Print each entry word for word without images.

Collection entries:
..............................
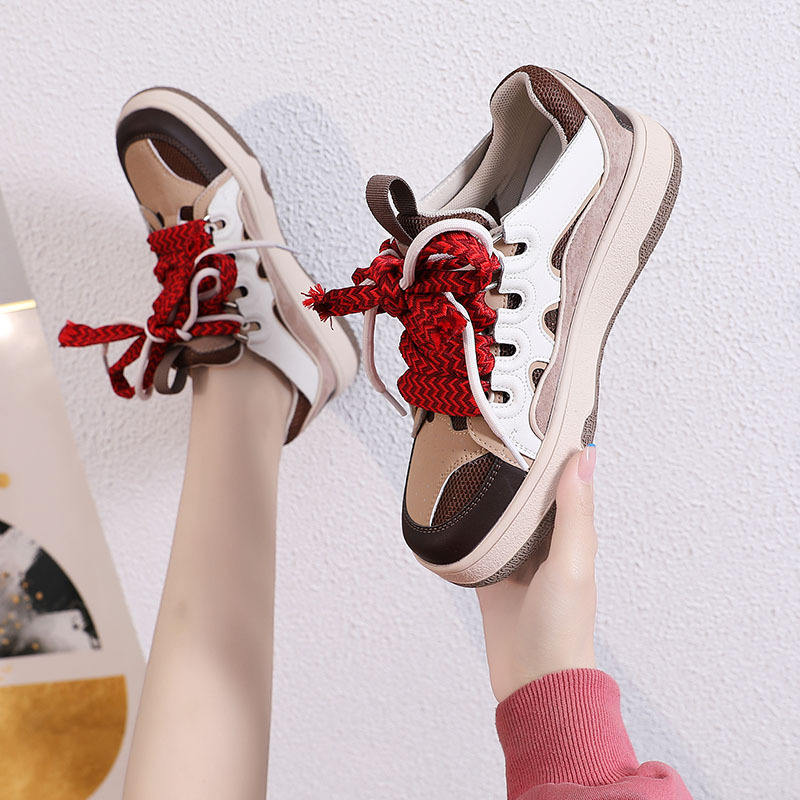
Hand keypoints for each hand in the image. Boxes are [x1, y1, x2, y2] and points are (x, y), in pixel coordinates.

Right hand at [476, 446, 597, 701]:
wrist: (533, 683)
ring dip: (495, 489)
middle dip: (520, 462)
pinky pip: (481, 540)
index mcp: (572, 535)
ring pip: (505, 513)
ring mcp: (518, 558)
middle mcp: (546, 542)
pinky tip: (458, 503)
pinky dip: (473, 521)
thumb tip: (584, 457)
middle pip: (532, 493)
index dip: (557, 448)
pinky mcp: (493, 575)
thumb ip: (575, 513)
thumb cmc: (563, 628)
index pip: (565, 480)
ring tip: (474, 453)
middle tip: (497, 424)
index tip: (541, 411)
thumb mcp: (571, 563)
..............................
_Solution below_:
Hand keypoints for each hand in the image. Boxes are [x1, y1, x2, y2] and points are (x, y), in pixel coordinates.

Right hand at [476, 446, 597, 701]:
wrist: (533, 683)
ring dip: (495, 489)
middle dip: (520, 462)
pinky pip: (481, 540)
index mcp: (572, 535)
ring pip: (505, 513)
ring mcp: (518, 558)
middle mcp: (546, 542)
pinky tip: (458, 503)
pinky dip: (473, 521)
thumb tip: (584, 457)
middle pip: (532, 493)
index dip: (557, 448)
pinky mcp: (493, 575)
thumb ip: (575, 513)
thumb cmc: (563, 628)
index pip: (565, 480)
ring tip: (474, 453)
middle tip: (497, 424)
index tip: (541, 411)
thumb mcp: (571, 563)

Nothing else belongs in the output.